President Recep Tayyip Erdogan has said that Turkey won't leave Syria's Idlib to the President Bashar al-Assad's regime, Al Jazeera reports.
Erdogan threatened to launch an operation in Syria's Idlib region by the end of the month if Damascus fails to withdraw behind Turkish military positions. "An operation in Idlib is imminent," Erdogan told his party's legislators in Parliament on Wednesday, February 19. "We are counting down, we are making our final warnings".
Russia – the Syrian government's main ally in the nearly nine-year war – responded by saying any Turkish offensive against Syrian forces in Idlib would be the "worst scenario". "If we are talking about an operation against the legitimate authorities of the Syrian Republic and armed forces of the Syrian republic this would, of course, be the worst scenario," said Kremlin Press Secretary Dmitry Peskov, adding Russia and Turkey were staying in contact to prevent tensions escalating further.

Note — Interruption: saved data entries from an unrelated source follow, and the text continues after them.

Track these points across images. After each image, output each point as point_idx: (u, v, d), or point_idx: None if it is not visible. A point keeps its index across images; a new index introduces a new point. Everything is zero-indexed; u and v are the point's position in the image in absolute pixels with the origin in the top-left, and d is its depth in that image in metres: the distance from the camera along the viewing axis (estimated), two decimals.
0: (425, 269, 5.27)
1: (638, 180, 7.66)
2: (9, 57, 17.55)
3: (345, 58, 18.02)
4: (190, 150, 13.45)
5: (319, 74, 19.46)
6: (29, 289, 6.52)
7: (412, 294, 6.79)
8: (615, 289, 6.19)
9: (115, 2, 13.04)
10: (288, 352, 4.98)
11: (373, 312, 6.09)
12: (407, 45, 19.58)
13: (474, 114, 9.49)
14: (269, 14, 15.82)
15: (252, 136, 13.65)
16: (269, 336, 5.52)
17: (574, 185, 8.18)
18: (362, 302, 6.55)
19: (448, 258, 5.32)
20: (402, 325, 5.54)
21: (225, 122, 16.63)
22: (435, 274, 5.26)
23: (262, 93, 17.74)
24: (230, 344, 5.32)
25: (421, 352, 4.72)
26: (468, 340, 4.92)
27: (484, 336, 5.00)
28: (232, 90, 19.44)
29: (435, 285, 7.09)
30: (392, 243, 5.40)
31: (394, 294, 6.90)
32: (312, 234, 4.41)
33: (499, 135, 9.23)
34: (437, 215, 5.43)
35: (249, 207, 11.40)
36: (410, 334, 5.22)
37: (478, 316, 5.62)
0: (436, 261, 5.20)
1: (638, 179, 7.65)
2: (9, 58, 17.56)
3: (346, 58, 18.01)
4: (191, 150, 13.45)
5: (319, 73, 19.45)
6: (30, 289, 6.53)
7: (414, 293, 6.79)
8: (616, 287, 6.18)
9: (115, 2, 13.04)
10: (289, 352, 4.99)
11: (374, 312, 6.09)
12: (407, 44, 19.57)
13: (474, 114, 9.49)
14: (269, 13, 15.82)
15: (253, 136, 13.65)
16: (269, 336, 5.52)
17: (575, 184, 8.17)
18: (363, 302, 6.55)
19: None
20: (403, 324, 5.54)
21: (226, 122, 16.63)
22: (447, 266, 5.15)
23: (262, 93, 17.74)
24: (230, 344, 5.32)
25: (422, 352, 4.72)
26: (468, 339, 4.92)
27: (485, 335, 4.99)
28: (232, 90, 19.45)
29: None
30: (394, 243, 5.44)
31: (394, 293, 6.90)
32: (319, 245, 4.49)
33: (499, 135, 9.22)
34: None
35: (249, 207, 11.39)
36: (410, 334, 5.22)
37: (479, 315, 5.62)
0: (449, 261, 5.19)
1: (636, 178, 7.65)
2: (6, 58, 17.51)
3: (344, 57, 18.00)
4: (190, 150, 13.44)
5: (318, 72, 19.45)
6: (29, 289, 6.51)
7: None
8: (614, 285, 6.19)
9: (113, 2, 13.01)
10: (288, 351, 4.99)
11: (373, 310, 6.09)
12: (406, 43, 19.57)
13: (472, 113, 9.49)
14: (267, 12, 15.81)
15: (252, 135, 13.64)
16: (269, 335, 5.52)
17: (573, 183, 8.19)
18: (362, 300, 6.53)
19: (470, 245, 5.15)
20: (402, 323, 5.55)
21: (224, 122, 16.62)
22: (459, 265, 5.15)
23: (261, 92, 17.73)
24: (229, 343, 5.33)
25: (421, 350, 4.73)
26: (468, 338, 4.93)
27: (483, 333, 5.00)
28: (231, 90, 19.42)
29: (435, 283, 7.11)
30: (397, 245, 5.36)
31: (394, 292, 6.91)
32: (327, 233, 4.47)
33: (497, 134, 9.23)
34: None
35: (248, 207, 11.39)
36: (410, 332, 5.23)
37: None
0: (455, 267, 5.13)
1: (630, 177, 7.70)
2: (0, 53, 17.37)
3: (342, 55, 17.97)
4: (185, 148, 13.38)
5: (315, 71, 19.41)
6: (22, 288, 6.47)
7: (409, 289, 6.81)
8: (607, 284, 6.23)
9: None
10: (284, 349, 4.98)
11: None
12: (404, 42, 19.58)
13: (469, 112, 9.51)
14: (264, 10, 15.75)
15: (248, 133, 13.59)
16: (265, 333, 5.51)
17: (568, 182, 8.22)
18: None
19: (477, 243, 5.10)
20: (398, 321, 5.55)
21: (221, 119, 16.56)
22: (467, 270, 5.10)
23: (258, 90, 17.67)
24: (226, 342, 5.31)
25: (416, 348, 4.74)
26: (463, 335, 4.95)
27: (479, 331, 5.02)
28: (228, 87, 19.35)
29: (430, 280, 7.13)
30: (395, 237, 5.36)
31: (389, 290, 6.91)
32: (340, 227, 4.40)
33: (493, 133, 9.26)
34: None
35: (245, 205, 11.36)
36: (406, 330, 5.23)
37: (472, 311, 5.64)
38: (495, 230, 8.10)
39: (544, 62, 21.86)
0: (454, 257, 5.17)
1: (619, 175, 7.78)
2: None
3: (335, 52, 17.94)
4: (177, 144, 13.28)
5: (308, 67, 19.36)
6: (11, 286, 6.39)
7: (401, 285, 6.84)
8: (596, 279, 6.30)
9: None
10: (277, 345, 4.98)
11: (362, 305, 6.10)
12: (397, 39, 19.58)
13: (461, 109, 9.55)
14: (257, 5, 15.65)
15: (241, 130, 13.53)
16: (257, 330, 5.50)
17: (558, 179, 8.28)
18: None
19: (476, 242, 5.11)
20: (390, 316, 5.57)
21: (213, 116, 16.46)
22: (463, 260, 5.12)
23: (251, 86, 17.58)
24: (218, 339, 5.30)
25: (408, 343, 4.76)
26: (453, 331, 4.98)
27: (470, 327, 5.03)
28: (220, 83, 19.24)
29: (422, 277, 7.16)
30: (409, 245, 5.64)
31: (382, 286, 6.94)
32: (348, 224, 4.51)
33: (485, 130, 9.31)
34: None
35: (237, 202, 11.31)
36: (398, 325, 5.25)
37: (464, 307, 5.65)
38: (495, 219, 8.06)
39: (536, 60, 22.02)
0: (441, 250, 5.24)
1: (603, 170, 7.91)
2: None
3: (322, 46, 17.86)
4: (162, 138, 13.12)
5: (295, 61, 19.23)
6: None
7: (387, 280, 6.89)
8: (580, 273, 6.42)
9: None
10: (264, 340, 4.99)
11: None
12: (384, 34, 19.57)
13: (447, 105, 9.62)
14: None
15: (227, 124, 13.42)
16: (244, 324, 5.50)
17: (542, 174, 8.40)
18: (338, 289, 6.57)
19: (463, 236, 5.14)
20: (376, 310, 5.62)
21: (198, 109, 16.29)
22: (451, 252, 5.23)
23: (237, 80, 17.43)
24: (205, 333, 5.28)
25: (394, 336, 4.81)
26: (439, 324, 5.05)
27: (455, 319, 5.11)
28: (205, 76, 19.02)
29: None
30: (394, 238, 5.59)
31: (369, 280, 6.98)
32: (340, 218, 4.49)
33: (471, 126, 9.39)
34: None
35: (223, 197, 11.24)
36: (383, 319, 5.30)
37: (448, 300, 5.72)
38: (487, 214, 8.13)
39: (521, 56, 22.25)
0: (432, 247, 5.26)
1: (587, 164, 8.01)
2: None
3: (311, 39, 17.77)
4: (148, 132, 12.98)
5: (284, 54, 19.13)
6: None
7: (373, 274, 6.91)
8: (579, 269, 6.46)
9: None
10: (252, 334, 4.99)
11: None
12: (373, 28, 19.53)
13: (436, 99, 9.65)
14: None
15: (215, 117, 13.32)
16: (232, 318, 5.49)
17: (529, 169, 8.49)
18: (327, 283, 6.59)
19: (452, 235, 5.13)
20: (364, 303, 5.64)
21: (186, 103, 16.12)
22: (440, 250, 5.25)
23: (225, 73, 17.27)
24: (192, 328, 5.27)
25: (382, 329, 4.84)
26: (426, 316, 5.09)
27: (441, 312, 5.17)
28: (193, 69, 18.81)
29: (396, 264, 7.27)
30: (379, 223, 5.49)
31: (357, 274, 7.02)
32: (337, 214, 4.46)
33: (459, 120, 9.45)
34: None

Erdogan said talks with Russia over the last remaining rebel stronghold in Syria had failed to end in agreement and warned a military operation was just a "matter of time". He said Turkey was determined to make Idlib a secure zone "no matter the cost", even as talks continue with Russia, which backs Syrian President Bashar al-Assad's forces. "We will not leave Idlib to the [Syrian] regime, which does not understand our country's determination, and to those encouraging it," said Erdogan.